- Origin: New York City, New York, U.S.
- Genres: Hip-hop; indie pop; jazz; alternative indie;
- Years active: 2024–present
- Label: Alta Music Group
- Members: Cisco Swank Yoshi T. Jackson August Sebastiano Elijah Judah

= Whatmore (band) =

American hip-hop group

Whatmore (stylized in all caps) is an American hip-hop group from New York City, New York, formed in 2024. The group consists of Cisco Swank, Yoshi T., Jackson August, Sebastiano, and Elijah Judah.

==History==
The members of the band first met as freshmen at LaGuardia High School in Manhattan, New York City. Following high school, the members pursued solo projects and often collaborated on each other's work. The group officially formed in 2024 following a performance by member Cisco Swank at Baby's All Right in Williamsburg; Cisco did not want to perform, so he invited the other members to perform with him. The group began releasing music on Bandcamp with the series Flips, featuring reimagined versions of songs from artists including Mac Miller, SZA, Phoebe Bridgers, and more. They also began performing DIY shows across Brooklyn and Downtown Manhattan.

Whatmore released their debut single "Eastside w My Dogs" in June 2025. The following month, they released their second single "Chicken Shop Date". In August, they released the alternative rock single "Go!". Whatmore's self-titled debut album was released in October 2025. In March 2026 they released the two singles “Still Loiteringgg” and “2000s Pop Punk Rnb”. They later released a music video for “2000s Pop Punk Rnb” starring actors Sean Kaufman and Avantika. They also announced their first world tour. In April, they performed at Coachella 2026.

* Geospatial object listing tasks
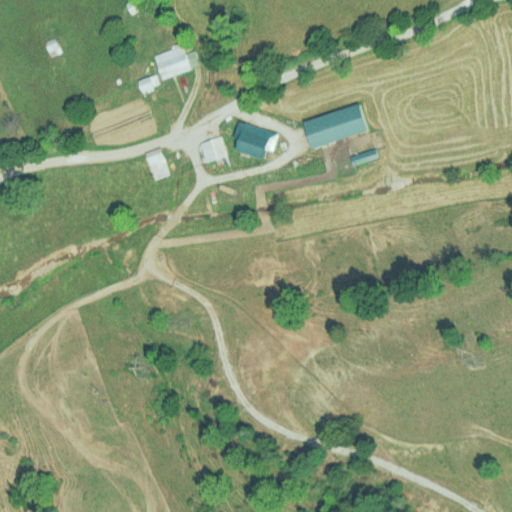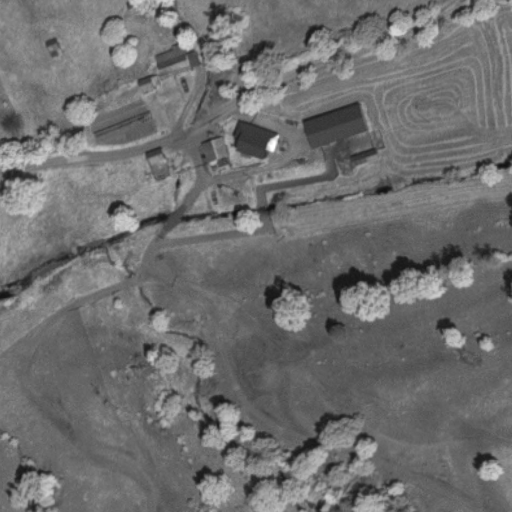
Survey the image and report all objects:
building: (172, 61)
building: (146, 84)
road: (241, 98)
building: (254, 144)
building: (212, 149)
road: (272, 162)
building: (156, 163)
road: (233, 388)
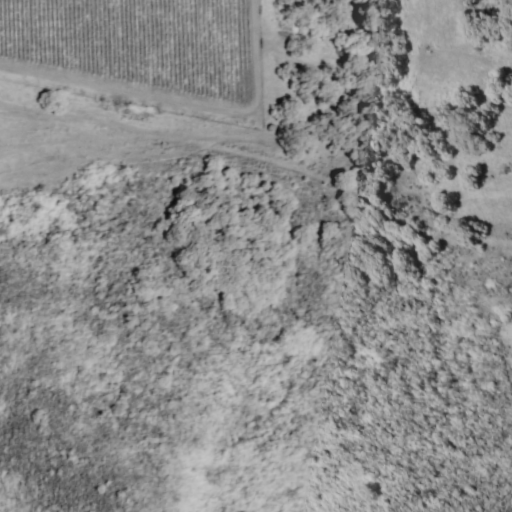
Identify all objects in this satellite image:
crop: (145, 42)
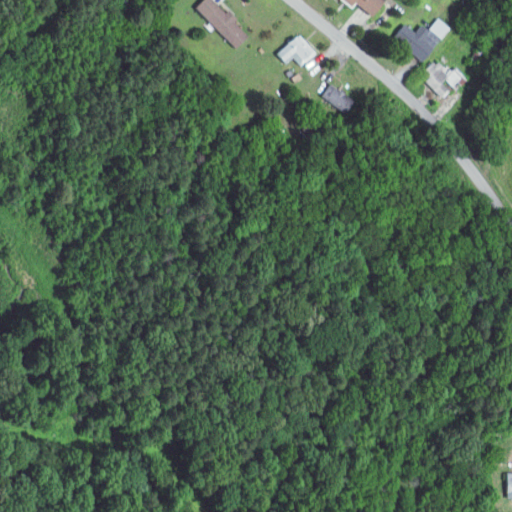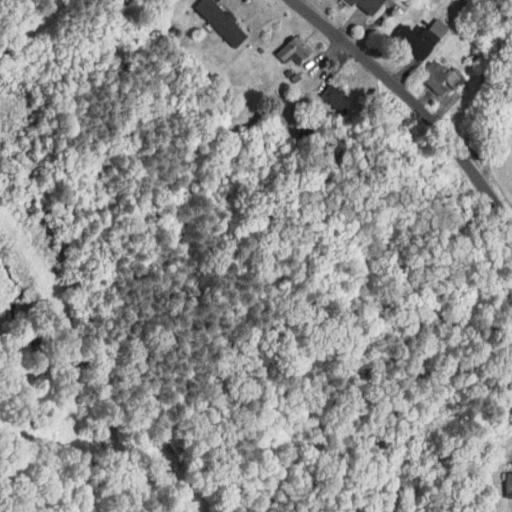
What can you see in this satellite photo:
building: (359, 4)
building: (215, 21)
building: (415, 37)
building: (290, 51)
building: (437, 76)
building: (331, 97)
road: (414, 99)
building: (505, 486)
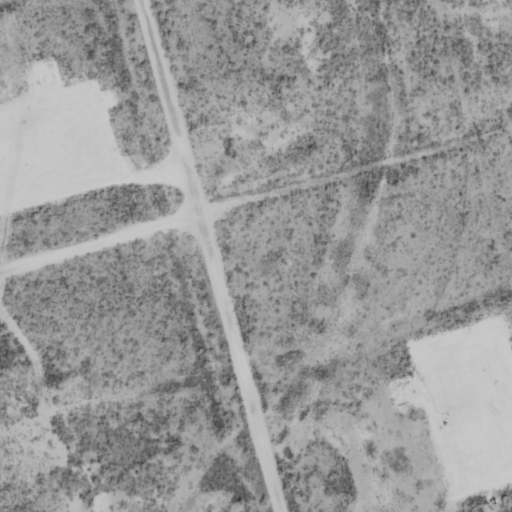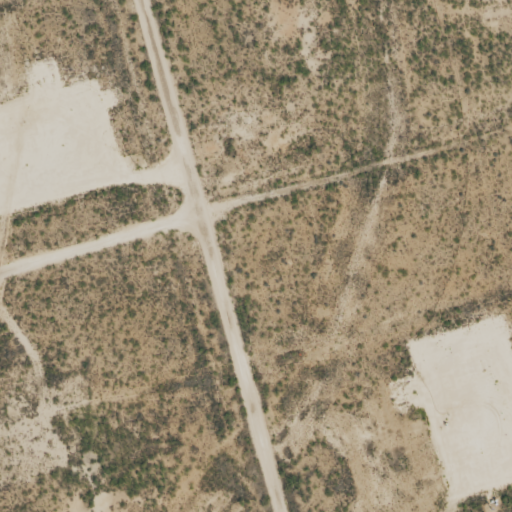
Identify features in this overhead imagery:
road: (222, 256)
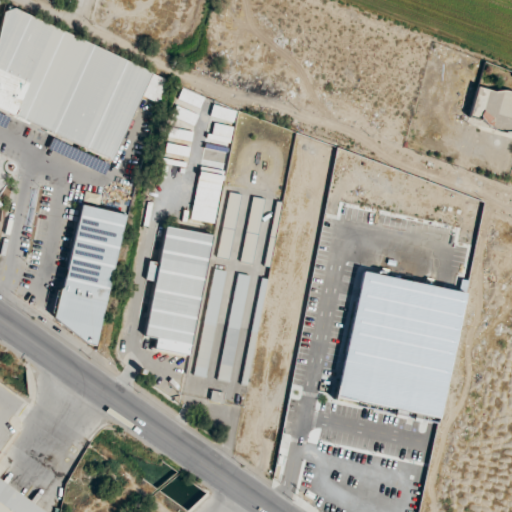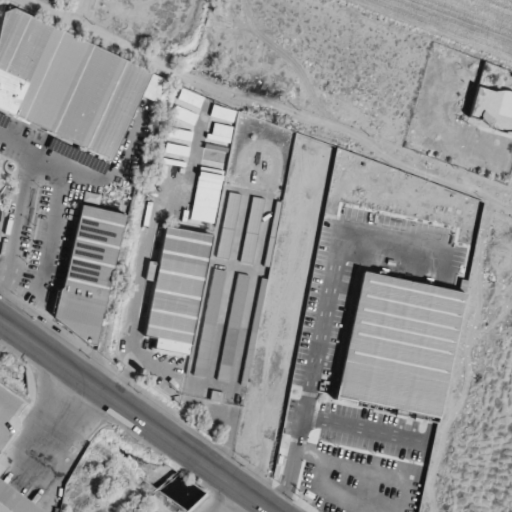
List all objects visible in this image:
crop: (451, 23)
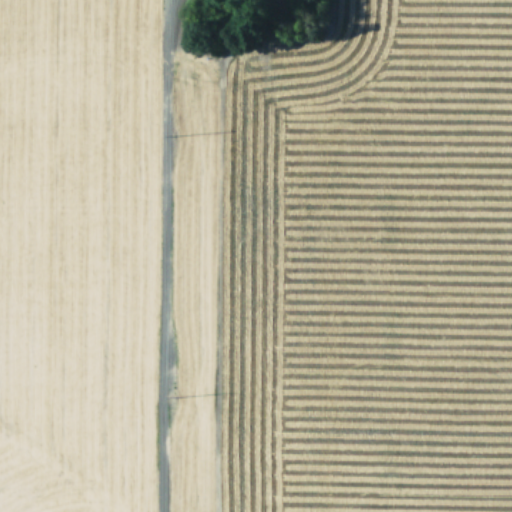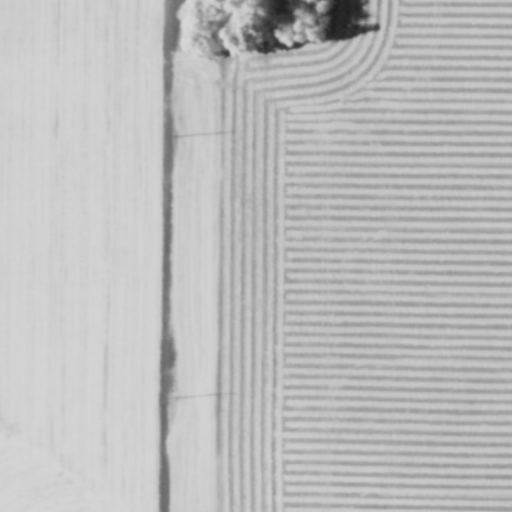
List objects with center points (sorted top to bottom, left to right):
crop: (81, 254)
road: (165, 256)
crop: (339, 263)
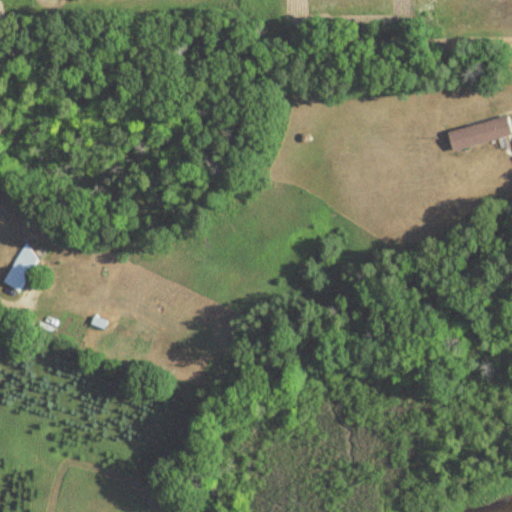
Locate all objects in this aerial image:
road: (256, 39)
building: (479, 134)
road: (4, 202)
building: (21, 266)
building: (97, 322)
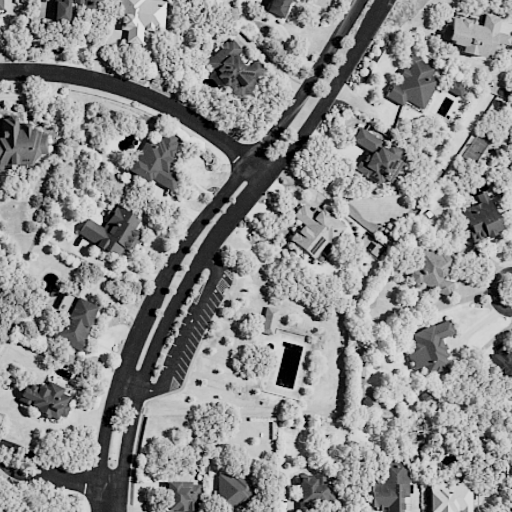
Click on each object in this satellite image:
building: (1, 4)
building: (70, 7)
building: (275, 7)
building: (139, 17)
building: (476, 35)
building: (234, 69)
building: (412, 83)
building: (454, 88)
road: (143, 97)
building: (19, 142)
building: (156, 158)
building: (376, 158)
building: (481, 217)
building: (315, 230)
building: (112, 231)
road: (187, 238)
road: (215, 239)
road: (114, 268)
building: (431, 271)
road: (511, 312)
building: (268, 320)
building: (75, 323)
parking lot: (193, 330)
road: (181, 338)
building: (429, 346)
building: (501, 364)
building: (44, 399)
road: (32, 457)
road: (27, 479)
road: (90, 482)
building: (386, 487)
building: (232, 490)
building: (314, 492)
building: (180, 497)
building: (449, 498)
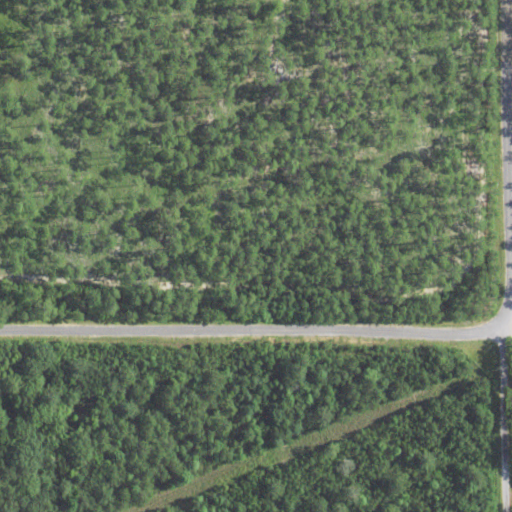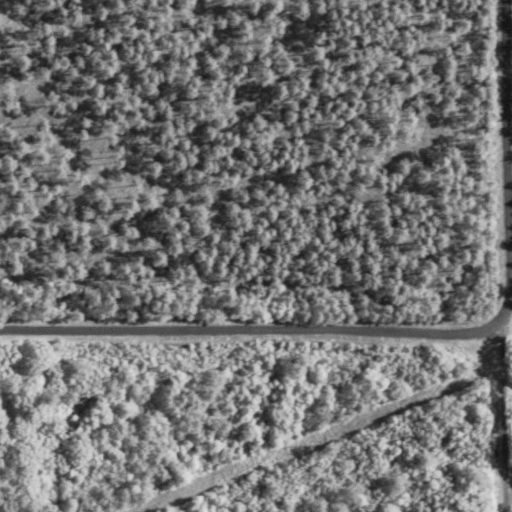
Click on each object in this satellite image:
road: (412, 338)
road: (500, 415)
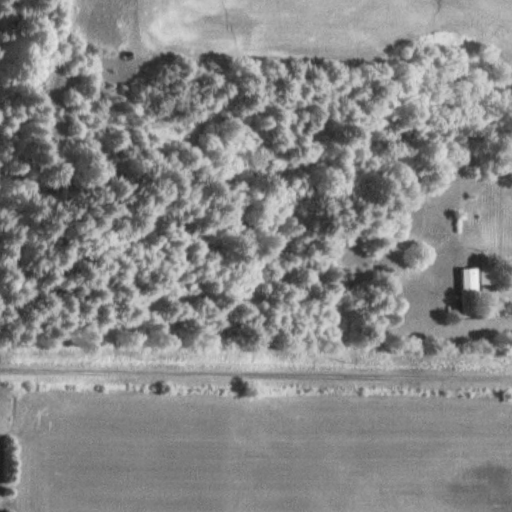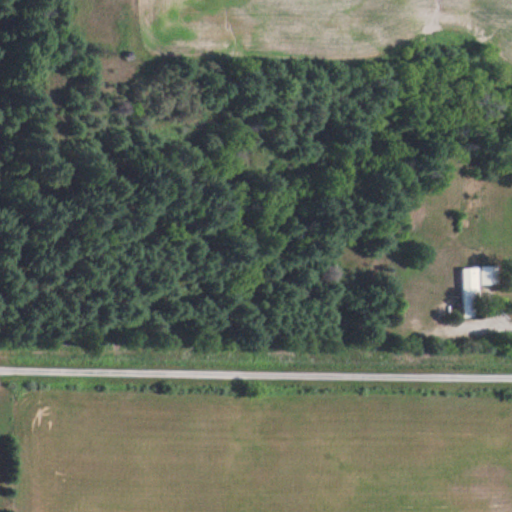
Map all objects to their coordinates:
building: (469, 285)
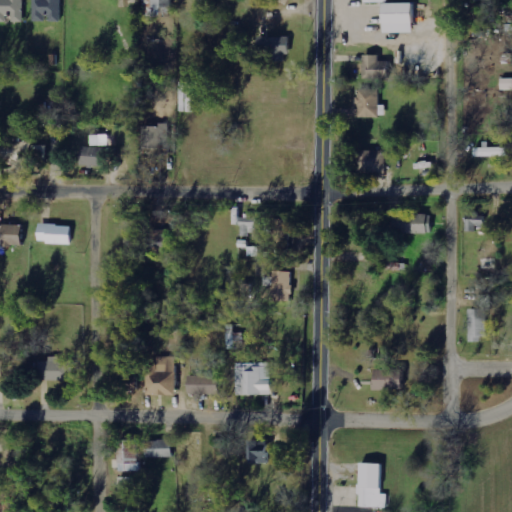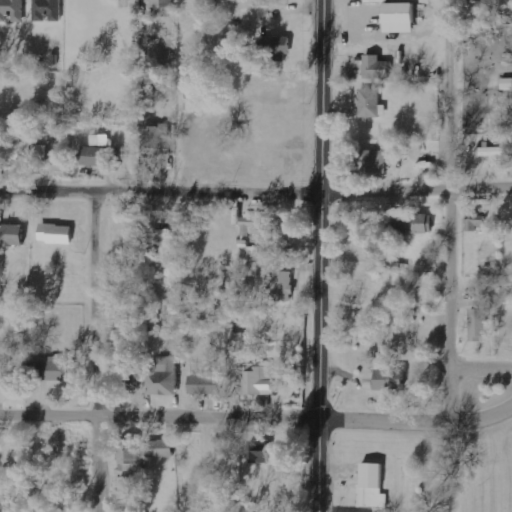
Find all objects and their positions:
building: (485, 0)
building: (376, 1)
building: (164, 4)
building: (49, 10)
building: (13, 11)
building: (403, 19)
building: (280, 47)
building: (377, 68)
building: (507, 83)
building: (189, 97)
building: (372, 103)
building: (156, 137)
building: (102, 140)
building: (16, 151)
building: (494, 152)
building: (94, 156)
building: (374, 161)
road: (256, 193)
road: (454, 209)
building: (477, 221)
building: (417, 223)
building: (249, 225)
building: (281, 232)
building: (59, 233)
building: (13, 234)
building: (163, 246)
road: (319, 255)
building: (280, 287)
building: (482, 319)
road: (104, 351)
road: (483, 365)
building: (3, 370)
building: (58, 370)
building: (166, 377)
building: (393, 379)
building: (256, 380)
building: (206, 385)
road: (484, 415)
road: (226, 416)
building: (163, 449)
building: (261, 452)
building: (130, 483)
building: (374, 487)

* Exercise requirements
Extend the article on the band Whatmore beyond its final sentence.

* Solved problem
==Public image==
The New York Times featured Whatmore in 'The Fall's Most Anticipated Albums: 10 Picks' and Ones to Watch included Whatmore in their Top 30 Artists to Watch in 2026 list. Prior to their debut album, the group garnered a large following on social media, with snippets of their music going viral on TikTok. The group described themselves and their sound as "very New York".

==Artistry==
Whatmore's music has been described as "genre-bending", with influences of hip-hop, pop, jazz, and alternative indie. The group has been compared to other hip-hop collectives such as Brockhampton and Odd Future. Some of Whatmore's inspirations include The Beatles, Miles Davis' Second Great Quintet, Arctic Monkeys, The Jackson 5, A Tribe Called Quest, and Pro Era.

==Members==
Current members
- Cisco Swank – vocals, production (2024–present)
- Yoshi T. – vocals, production (2024–present)
- Jackson August – vocals, production (2024–present)
- Sebastiano – vocals, production (2024–present)
- Elijah Judah – production (2024–present)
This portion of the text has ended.